Kutipan Sumber
::::::::
Ganjar Raih Penghargaan Mendagri, IJM: Bertolak Belakang dengan Kondisi Ekonomi Jateng
Mediaumat.id – Penghargaan Mendagri Tito Karnavian yang diberikan kepada Gubernur Jawa Tengah Ganjar Pranowo sebagai pemerintahan yang efektif dinilai Direktur Indonesia Justice Monitor (IJM) Agung Wisnuwardana bertolak belakang dengan ekonomi yang ada di Jawa Tengah.
“Yang terjadi pada Ganjar Pranowo mendapat penghargaan sebagai pemerintahan yang efektif, pemerintahan yang baik dalam otonomi daerah menurut saya ini bertolak belakang dengan kondisi ekonomi yang ada di Jawa Tengah,” tuturnya dalam program Aspirasi: Kemiskinan Jateng Disorot, Senin (1/5/2023) di kanal YouTube Justice Monitor.
Agung mengutip pendapat dosen ilmu pemerintahan Universitas Sutomo Efriza yang memberikan catatan selama hampir dua periode memerintah di Jawa Tengah, penurunan angka kemiskinan di era Ganjar Pranowo itu tidak lebih tinggi ketimbang jumlah sisanya.
“Menurutnya, jika melihat dan membaca data Badan Pusat Statistik Jawa Tengah, presentase keberhasilan juga sangat kecil. Kategori kemiskinan ekstrim dalam penurunannya sebesar 0,31. Dari persentase yang dicatat BPS Jawa Tengah tersebut ia melihat Ganjar menurunkan angka kemiskinan sebanyak 1 juta jiwa. Itu masih terbilang rendah jika dikaji secara waktu kepemimpinannya yang dua periode,” ucap Agung masih mengutip pendapat Efriza.
Miskin Ekstrem
Dalam pandangan Agung, secara nasional meskipun pemerintah mengklaim kemiskinan di Indonesia itu mengalami penurunan tapi pada faktanya kemiskinan di Indonesia secara kasat mata semakin bertambah.
“Hal ini bisa kita lihat dari banyaknya masyarakat yang terkena PHK yang berimbas pada menurunnya daya beli masyarakat terhadap barang dan jasa,” imbuhnya.
Kemiskinan ekstrem, lanjutnya, sulit ditekan karena masalah kerak kemiskinan bersifat struktural seperti akses pendidikan hingga kesehatan.
::::::::
Petunjuk Pengerjaan
A) Tentukan apakah setiap pernyataan berikut sesuai dengan artikel tentang penghargaan Ganjar. Jawab ya atau tidak, lalu kutip kata-kata penentunya dari artikel. (i) Penghargaan untuk Ganjar Pranowo diberikan oleh Mendagri Tito Karnavian. (ii) Efriza adalah dosen ilmu pemerintahan Universitas Indonesia. (iii) Penurunan pada kategori kemiskinan ekstrem tercatat sebesar 0,31.
B) Menurut artikel tentang penghargaan Ganjar, dalam program apa Agung Wisnuwardana menyampaikan pendapatnya?

Daftar Data
::::::::
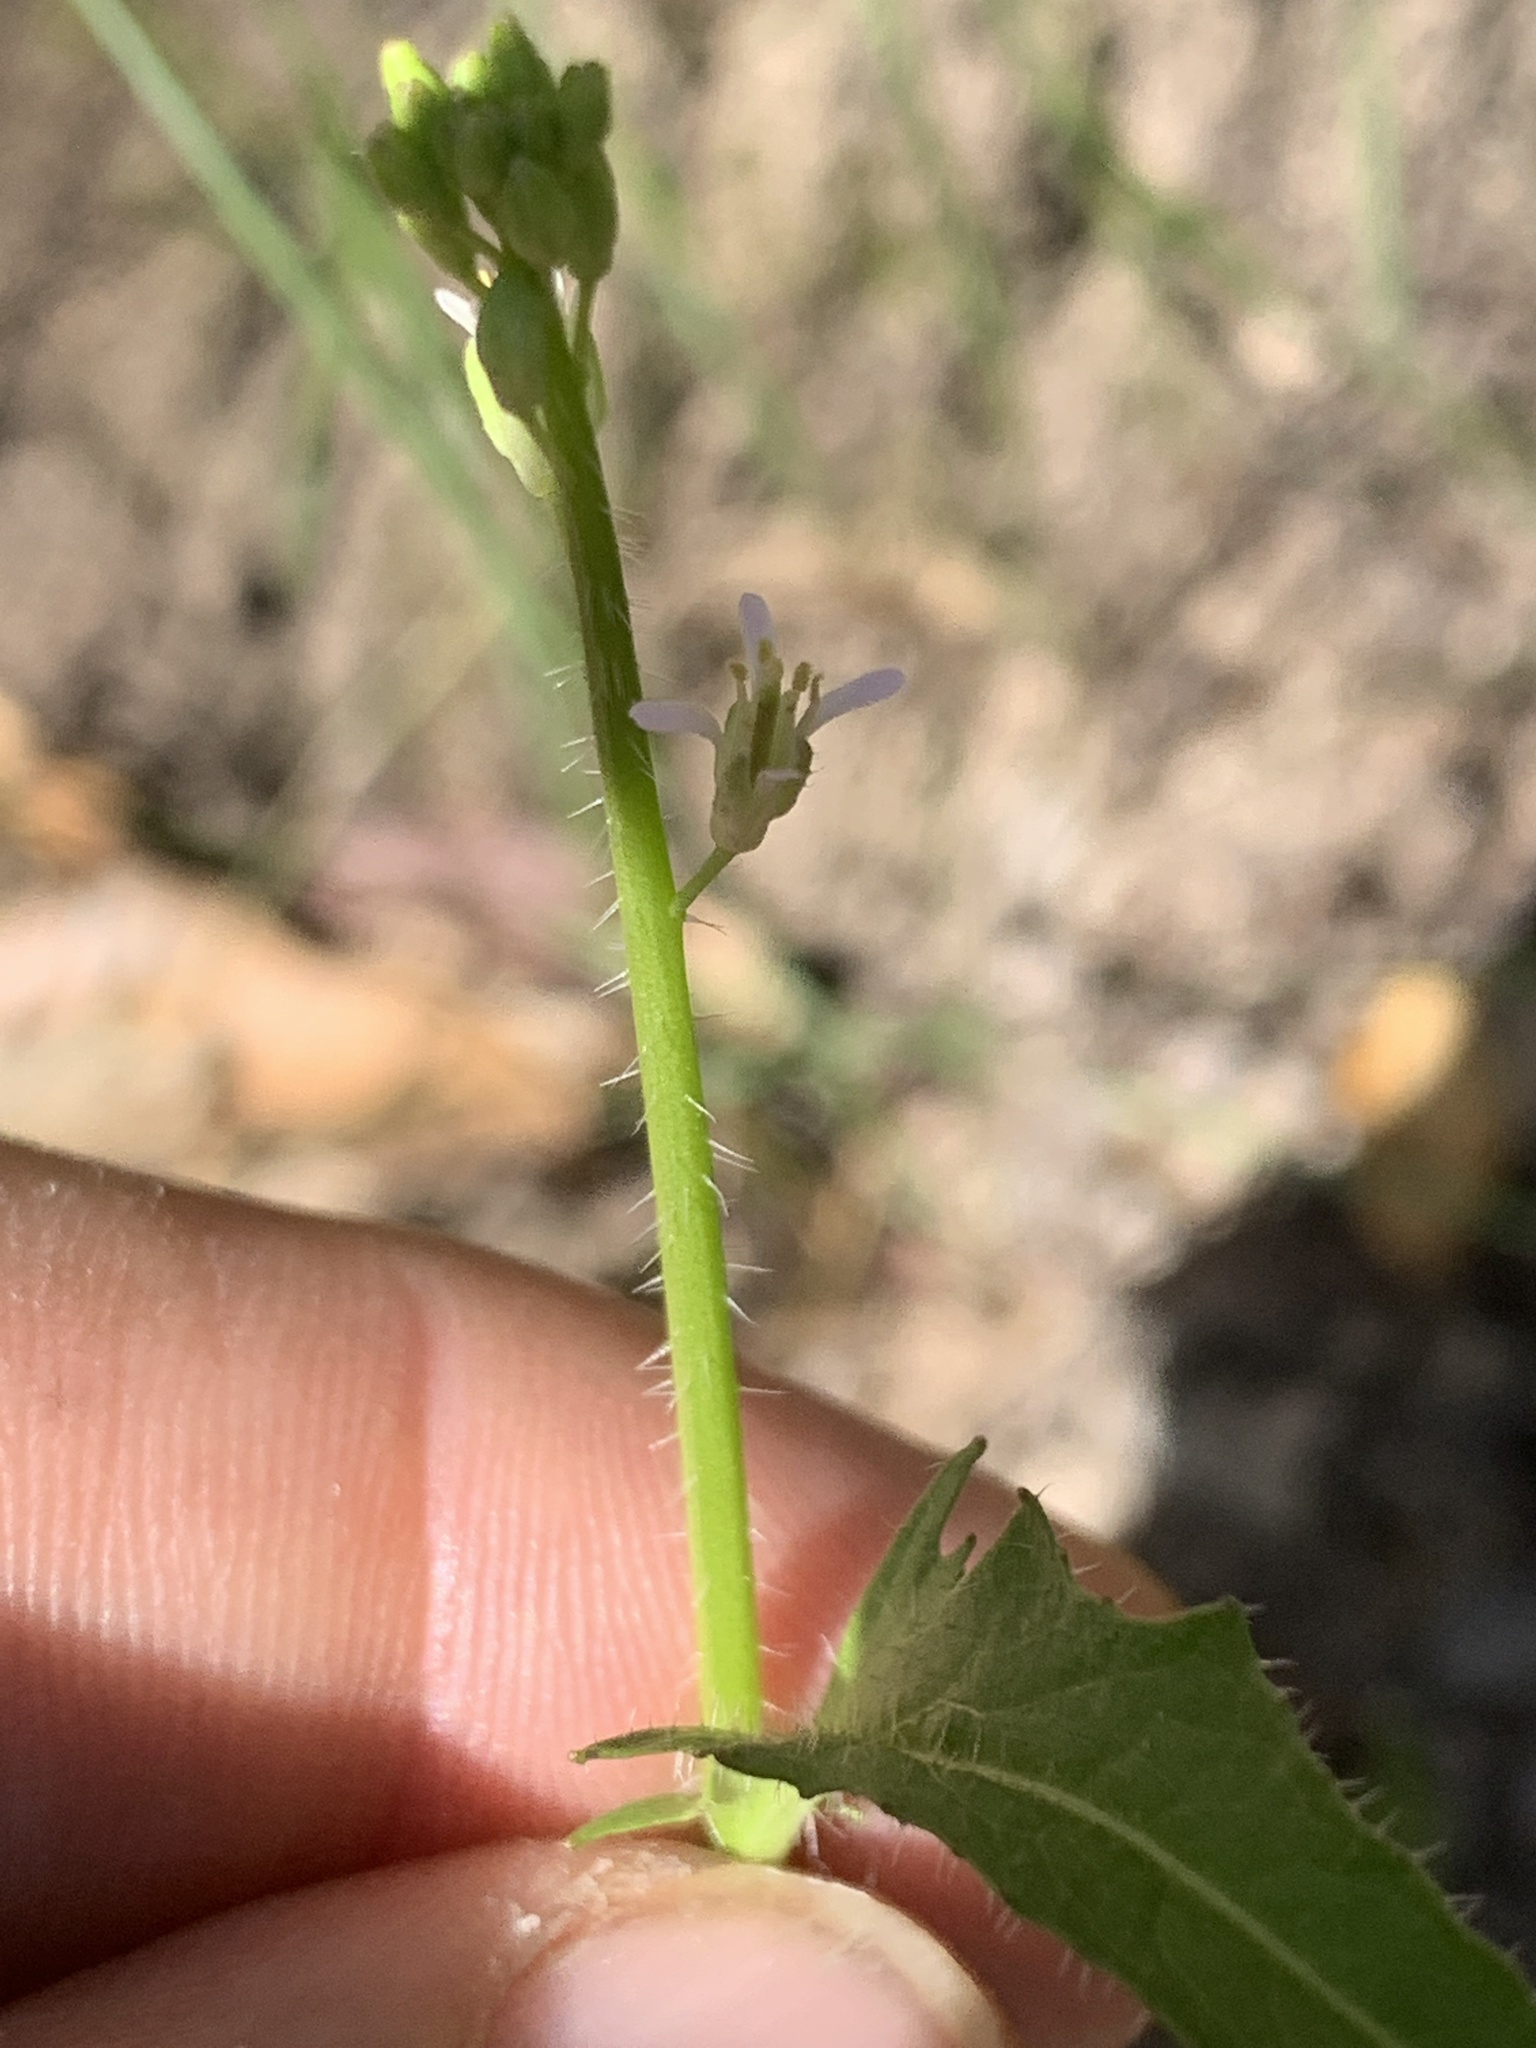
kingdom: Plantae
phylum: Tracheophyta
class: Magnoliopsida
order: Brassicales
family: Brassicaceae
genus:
::::::::
Kunci Jawaban
A)
(i) Ya: "Penghargaan Mendagri Tito Karnavian yang diberikan kepada Gubernur Jawa Tengah Ganjar Pranowo"
(ii) Tidak: "dosen ilmu pemerintahan Universitas Sutomo Efriza"
(iii) Ya: "Kategori kemiskinan ekstrim dalam penurunannya sebesar 0,31."

B) Dalam program Aspirasi: Kemiskinan Jateng Disorot di kanal YouTube Justice Monitor.